Geringere Belastung für Patienten durch neue Robotertechnik

Berlin/Frankfurt a. M. – Als eines der ersten Krankenhäuser in Deutschland setzt das Klinikum der Johann Wolfgang Goethe-Universität Frankfurt auf eine neue Industrierobotertechnik. Diese ermöglicht die millimetergenaue und somit schmerzfreie Bewegung von Interventionsinstrumenten in Blutgefäßen und Gefäßsystemen.



Durch die neue Technologie haben Ärzte die Möglichkeit, Organe aus verschiedenen, dreidimensionalen Blickwinkeln zu betrachten und gleichzeitig einen maximalen anatomischen Überblick zu erhalten. „Da die hohe räumliche Auflösung an die Qualität von Computertomographie-Bildern heranreicht, ist das Gerät in der Lage, sowohl Funktionen der Computertomographie als auch Aufgaben der Angiographie (Darstellung von Blutgefäßen) zu erfüllen“, erläutert Prof. Thomas Vogl, Direktor des Instituts für Diagnostische und Interventionelle Radiologie am Frankfurter Universitätsklinikum.

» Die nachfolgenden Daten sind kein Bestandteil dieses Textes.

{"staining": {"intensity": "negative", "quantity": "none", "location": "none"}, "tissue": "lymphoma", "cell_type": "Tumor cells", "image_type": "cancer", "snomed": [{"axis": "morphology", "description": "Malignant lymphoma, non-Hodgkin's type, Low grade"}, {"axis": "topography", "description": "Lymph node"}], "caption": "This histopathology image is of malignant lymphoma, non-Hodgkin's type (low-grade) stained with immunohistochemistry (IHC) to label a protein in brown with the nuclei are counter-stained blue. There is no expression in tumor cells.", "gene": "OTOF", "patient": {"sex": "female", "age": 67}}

Die – weltweit fünfte – Installation der neuen Robotertechnik wird das Klinikum vor allem in den Gebieten interventionelle Onkologie und Gefäßmedizin einsetzen. Mit der Neuanschaffung folgt die Frankfurter Klinik dem Trend zu minimal-invasiven Therapien, die für den Patienten eine wesentlich geringere Belastung bedeuten als herkömmliche Verfahren.